**** INPUT FOR THIS TASK ****

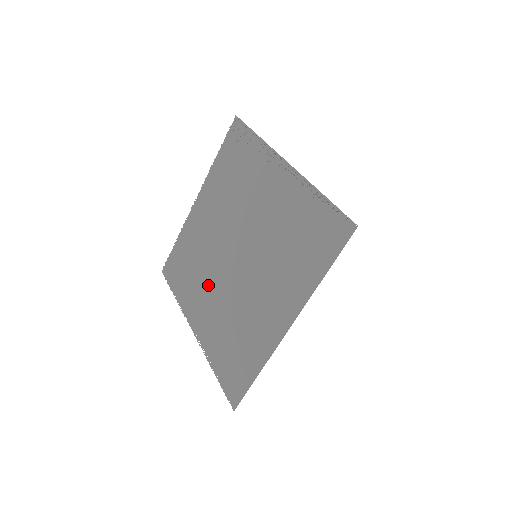
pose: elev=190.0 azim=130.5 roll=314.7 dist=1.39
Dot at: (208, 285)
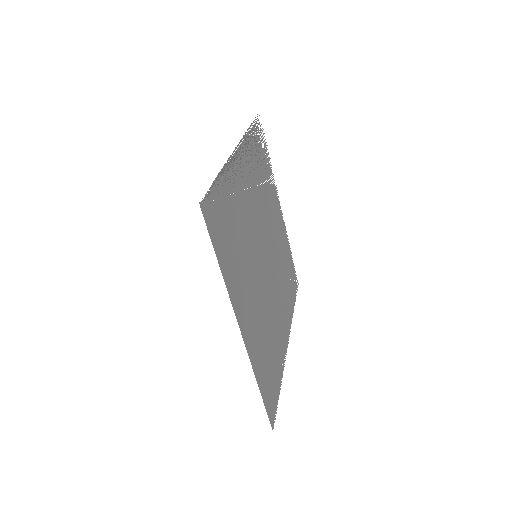
Dot at: (279, 294)
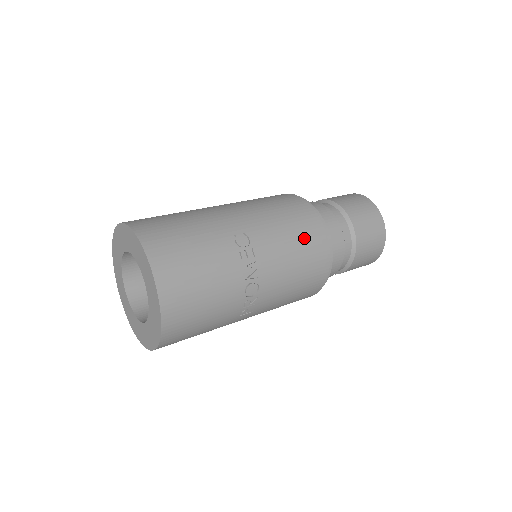
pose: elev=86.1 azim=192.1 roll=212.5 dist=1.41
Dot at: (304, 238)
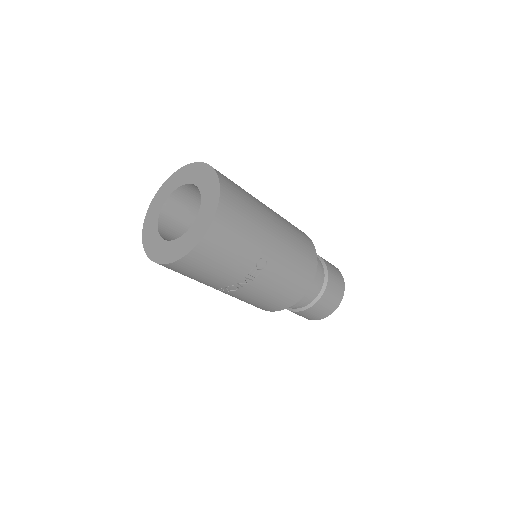
Dot at: (289, 290)
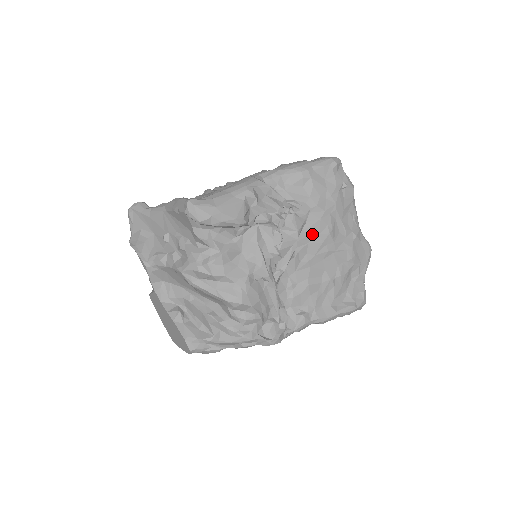
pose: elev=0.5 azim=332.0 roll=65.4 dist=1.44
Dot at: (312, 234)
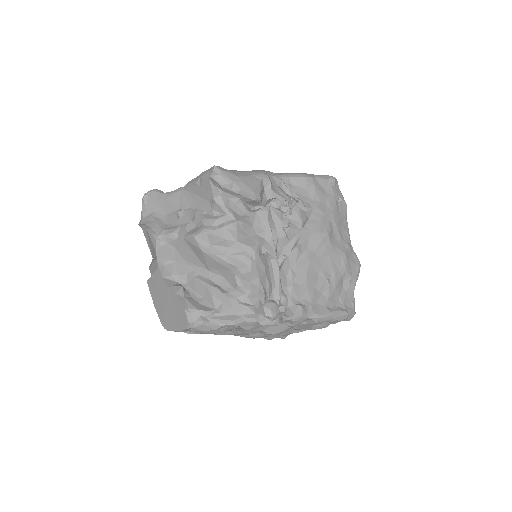
Dot at: (313, 231)
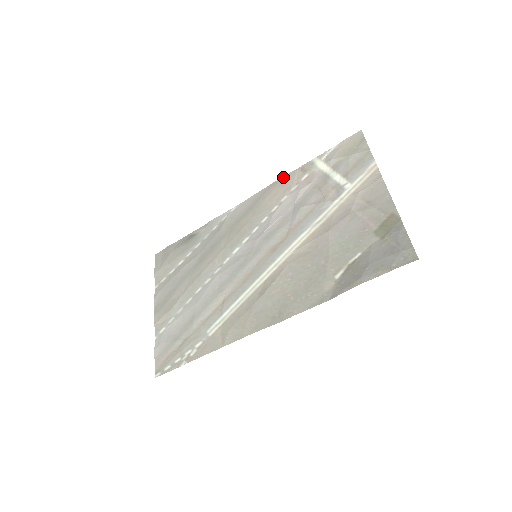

****

EXERCISE PROMPT> Copy every line above word for word, leaving out the pictures.

SOLUTION TO THIS EXERCISE>
pose: elev=190.0 azim=130.5 roll=314.7 dist=1.39
Dot at: (208, 285)
Dot at: (279, 294)
pose: elev=86.1 azim=192.1 roll=212.5 dist=1.41
Dot at: (304, 238)
Dot at: (289, 290)
pose: elev=0.5 azim=332.0 roll=65.4 dist=1.44
Dot at: (312, 234)
Dot at: (313, 231)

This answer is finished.